Author
Ms XUE WANG
Organisation/Institution
City University of Hong Kong, School of Law
Country
HONG KONG (SAR OF CHINA)
Panel
Banking and Finance
Title
When Code Challenges Law: The Unfavorable Isolation and Potential Characterization of DeFi in Hong Kong
Abstract
The Hong Kong Stablecoins Ordinance has erected a “regulatory firewall” that effectively excludes decentralized finance (DeFi) from its licensed ecosystem. This isolationist policy, however, is more than a regulatory choice; it is a symptomatic manifestation of a fundamental paradigm clash between the centralized logic of traditional financial regulation and the decentralized architecture of DeFi. This paper, through a critical analysis of the Ordinance, is the first to systematically diagnose this clash and map a progressive way out. It argues that the Ordinance’s reliance on a licensed-issuer model exposes the law’s structural inability to conceptualize a liable entity in a decentralized world, creating a regulatory vacuum. The paper then critiques the global regulatory responses, distinguishing between reforms that merely “tame” the new paradigm and those that accommodate it. Finally, it proposes a tripartite regulatory future: establishing immediate “accountability anchors” at the edges of the DeFi stack, pioneering the legal personhood of decentralized autonomous organizations (DAOs) to resolve the core liability dilemma, and ultimately moving toward a long-term vision of “regulation-by-design”, where compliance is embedded into the protocol layer itself. This framework offers a pathway from defensive isolation to adaptive governance, essential for any jurisdiction aiming to foster responsible financial innovation.

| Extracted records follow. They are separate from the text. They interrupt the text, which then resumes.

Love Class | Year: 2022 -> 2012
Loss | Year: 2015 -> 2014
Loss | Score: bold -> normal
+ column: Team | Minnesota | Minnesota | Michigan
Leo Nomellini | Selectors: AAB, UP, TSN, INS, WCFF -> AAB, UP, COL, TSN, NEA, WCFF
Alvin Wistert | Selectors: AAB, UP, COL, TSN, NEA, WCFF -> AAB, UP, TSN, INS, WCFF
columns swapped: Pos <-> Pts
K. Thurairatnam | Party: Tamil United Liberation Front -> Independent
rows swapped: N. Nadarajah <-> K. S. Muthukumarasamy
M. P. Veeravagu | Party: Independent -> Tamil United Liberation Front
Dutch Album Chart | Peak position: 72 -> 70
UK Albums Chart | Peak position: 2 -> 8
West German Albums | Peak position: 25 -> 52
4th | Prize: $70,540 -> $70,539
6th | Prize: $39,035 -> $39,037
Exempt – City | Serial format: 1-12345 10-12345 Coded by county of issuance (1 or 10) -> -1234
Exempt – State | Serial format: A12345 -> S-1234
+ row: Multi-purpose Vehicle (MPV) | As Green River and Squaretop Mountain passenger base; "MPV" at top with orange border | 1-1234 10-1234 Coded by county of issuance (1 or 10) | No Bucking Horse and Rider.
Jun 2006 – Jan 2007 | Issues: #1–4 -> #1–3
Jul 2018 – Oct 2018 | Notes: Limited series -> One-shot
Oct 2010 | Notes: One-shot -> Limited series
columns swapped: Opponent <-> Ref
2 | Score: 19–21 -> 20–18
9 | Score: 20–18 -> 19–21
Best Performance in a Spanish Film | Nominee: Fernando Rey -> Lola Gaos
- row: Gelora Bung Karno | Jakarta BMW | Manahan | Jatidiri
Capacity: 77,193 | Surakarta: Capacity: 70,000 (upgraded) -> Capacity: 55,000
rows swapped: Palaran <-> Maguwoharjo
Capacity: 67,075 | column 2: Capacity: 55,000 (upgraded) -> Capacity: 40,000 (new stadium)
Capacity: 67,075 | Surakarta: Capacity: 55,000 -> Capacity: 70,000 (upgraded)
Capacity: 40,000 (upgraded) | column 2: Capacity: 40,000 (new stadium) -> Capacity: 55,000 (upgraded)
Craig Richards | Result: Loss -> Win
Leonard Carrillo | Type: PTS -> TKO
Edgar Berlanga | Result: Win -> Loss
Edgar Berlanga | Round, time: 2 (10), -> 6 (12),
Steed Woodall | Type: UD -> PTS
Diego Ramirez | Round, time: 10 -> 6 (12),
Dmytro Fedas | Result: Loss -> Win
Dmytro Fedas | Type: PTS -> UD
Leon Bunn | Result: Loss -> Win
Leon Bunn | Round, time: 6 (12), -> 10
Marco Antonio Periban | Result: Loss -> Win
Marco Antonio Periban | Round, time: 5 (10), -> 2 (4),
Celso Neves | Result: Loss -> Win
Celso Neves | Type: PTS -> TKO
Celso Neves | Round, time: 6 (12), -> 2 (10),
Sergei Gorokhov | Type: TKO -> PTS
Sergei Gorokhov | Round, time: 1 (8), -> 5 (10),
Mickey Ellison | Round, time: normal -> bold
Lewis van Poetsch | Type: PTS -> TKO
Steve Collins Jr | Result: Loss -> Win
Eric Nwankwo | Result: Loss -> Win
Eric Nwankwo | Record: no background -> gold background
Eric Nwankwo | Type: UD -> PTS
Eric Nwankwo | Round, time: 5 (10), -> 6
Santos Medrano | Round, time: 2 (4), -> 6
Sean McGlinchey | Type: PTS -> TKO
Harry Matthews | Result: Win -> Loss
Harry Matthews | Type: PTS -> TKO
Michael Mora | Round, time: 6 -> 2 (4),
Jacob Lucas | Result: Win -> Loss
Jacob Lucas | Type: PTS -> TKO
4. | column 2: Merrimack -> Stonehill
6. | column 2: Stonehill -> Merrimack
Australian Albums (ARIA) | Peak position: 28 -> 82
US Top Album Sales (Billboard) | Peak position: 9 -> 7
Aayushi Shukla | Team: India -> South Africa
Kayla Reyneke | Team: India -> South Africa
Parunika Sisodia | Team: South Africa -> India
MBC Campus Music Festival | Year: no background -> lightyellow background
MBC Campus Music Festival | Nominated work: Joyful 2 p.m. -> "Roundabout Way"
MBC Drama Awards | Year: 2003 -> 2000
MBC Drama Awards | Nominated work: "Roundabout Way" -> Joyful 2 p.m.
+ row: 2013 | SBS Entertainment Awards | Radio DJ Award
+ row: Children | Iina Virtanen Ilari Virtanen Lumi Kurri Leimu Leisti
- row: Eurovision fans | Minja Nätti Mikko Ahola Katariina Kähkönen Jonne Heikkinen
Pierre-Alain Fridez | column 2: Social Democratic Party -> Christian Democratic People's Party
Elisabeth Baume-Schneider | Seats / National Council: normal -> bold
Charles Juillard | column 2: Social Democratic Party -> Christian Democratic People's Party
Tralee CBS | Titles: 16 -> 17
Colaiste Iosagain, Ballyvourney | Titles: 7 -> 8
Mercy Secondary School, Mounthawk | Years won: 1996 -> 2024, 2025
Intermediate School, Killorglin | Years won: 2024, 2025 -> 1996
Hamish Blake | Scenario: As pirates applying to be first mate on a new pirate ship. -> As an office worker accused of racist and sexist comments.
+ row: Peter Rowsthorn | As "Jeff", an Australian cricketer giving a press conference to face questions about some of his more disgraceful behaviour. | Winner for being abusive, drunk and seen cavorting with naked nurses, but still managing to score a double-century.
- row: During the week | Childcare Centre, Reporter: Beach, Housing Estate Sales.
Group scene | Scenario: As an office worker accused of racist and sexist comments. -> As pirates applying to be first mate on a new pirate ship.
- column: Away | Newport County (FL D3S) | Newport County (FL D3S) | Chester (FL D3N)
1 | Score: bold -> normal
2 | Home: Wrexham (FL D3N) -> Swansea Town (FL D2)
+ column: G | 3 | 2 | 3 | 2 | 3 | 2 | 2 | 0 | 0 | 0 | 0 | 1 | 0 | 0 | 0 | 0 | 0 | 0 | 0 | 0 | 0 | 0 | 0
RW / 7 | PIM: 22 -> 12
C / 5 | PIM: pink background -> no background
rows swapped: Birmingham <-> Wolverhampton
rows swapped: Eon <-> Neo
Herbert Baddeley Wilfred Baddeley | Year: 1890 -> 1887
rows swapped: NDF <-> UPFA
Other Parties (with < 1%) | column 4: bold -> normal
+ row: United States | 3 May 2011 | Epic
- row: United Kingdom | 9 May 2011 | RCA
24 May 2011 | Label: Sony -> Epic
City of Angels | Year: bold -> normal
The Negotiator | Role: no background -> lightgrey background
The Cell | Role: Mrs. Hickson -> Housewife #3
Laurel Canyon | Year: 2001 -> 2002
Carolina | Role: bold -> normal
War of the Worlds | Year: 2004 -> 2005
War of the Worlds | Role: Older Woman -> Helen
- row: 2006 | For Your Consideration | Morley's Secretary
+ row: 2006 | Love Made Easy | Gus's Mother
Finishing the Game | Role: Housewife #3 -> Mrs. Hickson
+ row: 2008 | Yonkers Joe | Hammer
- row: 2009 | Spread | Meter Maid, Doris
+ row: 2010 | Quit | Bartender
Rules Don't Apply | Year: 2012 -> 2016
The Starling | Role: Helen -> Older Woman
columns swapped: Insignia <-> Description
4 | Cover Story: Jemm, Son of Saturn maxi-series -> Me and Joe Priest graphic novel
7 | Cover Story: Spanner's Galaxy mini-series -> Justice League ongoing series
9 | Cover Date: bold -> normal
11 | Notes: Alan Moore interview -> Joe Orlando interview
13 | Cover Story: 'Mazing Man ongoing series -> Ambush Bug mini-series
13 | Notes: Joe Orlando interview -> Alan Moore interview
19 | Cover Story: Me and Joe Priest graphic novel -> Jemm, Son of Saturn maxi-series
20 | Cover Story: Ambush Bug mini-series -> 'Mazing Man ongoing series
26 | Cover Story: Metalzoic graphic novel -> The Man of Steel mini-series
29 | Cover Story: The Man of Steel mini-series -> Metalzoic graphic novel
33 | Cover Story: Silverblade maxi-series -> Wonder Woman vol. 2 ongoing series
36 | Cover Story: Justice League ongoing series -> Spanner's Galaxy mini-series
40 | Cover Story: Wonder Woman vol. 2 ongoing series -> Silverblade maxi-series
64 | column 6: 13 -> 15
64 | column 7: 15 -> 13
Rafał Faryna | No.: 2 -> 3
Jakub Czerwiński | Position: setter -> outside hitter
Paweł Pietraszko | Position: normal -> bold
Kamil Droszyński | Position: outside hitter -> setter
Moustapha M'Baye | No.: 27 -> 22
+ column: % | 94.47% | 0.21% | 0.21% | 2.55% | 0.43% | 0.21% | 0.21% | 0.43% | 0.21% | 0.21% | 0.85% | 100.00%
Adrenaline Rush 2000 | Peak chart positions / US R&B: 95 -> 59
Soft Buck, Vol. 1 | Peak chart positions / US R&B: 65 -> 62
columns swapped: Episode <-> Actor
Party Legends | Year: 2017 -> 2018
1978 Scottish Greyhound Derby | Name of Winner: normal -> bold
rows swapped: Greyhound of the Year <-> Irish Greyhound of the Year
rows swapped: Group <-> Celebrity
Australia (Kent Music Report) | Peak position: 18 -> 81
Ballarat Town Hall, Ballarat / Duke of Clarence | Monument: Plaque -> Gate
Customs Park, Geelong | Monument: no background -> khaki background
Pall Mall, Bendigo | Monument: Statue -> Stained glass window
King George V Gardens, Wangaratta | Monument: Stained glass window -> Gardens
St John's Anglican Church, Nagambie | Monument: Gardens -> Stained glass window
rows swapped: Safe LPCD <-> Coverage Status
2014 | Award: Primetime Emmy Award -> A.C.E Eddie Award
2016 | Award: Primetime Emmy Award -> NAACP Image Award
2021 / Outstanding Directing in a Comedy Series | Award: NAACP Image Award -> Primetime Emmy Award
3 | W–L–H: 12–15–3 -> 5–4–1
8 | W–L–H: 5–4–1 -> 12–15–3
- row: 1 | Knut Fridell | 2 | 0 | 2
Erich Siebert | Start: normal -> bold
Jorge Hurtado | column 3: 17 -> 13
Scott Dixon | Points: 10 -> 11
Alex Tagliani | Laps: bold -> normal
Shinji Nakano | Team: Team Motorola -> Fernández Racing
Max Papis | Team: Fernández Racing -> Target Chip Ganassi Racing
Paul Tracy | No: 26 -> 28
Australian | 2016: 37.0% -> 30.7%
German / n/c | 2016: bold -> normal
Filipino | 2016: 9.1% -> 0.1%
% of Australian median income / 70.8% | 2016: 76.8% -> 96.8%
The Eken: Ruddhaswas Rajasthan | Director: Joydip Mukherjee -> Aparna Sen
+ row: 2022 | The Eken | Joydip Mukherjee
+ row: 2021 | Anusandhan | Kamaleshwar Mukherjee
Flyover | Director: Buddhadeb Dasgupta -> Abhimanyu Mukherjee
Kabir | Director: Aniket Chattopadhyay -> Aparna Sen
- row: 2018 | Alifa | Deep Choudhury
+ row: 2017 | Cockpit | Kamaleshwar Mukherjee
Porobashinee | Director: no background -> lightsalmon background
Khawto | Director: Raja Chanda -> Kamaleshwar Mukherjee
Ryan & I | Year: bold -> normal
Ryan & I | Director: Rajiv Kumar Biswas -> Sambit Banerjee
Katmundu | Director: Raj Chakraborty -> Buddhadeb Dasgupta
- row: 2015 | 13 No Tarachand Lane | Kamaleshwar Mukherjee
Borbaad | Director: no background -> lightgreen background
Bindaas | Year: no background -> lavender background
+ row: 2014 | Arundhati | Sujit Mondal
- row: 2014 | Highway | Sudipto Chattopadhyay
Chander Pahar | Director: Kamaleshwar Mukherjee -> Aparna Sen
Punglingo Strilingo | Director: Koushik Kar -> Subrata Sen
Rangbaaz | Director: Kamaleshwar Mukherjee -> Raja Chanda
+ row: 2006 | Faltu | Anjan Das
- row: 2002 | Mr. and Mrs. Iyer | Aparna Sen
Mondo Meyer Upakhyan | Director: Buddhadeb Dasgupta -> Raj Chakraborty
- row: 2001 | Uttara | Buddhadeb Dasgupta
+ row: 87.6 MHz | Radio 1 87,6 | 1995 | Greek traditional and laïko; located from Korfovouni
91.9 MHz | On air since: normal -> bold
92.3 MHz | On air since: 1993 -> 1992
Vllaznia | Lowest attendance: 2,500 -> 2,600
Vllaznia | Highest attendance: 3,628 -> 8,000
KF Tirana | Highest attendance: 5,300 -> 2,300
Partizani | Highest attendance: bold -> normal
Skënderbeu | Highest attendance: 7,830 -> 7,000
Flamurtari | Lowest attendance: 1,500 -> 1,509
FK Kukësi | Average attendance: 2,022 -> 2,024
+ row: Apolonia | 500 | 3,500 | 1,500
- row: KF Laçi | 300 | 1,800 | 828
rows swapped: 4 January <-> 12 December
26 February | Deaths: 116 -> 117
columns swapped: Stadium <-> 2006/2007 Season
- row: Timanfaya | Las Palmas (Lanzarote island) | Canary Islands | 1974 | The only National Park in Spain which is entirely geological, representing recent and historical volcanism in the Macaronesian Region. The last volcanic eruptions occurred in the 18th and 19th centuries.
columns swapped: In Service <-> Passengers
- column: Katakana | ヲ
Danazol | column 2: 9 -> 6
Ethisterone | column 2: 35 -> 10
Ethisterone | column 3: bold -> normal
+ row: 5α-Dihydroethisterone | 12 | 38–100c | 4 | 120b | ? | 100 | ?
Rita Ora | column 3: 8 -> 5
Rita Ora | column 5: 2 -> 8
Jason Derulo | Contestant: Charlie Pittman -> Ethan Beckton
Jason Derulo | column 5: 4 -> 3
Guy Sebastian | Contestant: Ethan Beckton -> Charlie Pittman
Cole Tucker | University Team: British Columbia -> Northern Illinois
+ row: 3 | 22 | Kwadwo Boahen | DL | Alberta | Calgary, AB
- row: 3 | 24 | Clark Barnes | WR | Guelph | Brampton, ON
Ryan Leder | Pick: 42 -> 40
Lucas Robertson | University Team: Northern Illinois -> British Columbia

The paper’s essential contributions are threefold: (i) for policymakers, it provides a pragmatic, phased roadmap for safely integrating disruptive innovation; (ii) for industry participants, it clarifies a potential path to compliance and legitimization; and (iii) for academic discourse, it enriches the jurisprudence of the digital age by applying Kuhn's theory of paradigm shifts to the law, offering a new theoretical lens through which to analyze the ongoing collision between the regulatory forum of subjectivism and the decentralization ecosystem.
Biography
Xue Wang is an independent researcher, currently based in Hong Kong. Wang obtained her Bachelor of Laws at Shanghai University of Political Science and Law in 2022 and Master of Laws at City University of Hong Kong in 2024. She obtained her National Legal Professional Qualification Certificate of PRC in 2022. Wang’ co-authored article “When OFAC Meets the AFSL: U.S. Sanctions in Chinese Courts” with Alexandr Svetlicinii is published in the Washington International Law Journal in October 2025. She used to work as a trainee paralegal in Shanghai, China and currently works as a research assistant both at School of Law, City University of Hong Kong and Faculty of Law, University of Macau. Wang’s research focuses on international law, trade law, fintech law and legal responses to climate change and sci-tech innovation. Her work particularly examines regulatory paradigms towards sci-tech and fintech innovation over different jurisdictions, with a current focus on addressing the regulatory gaps posed by decentralized financial instruments.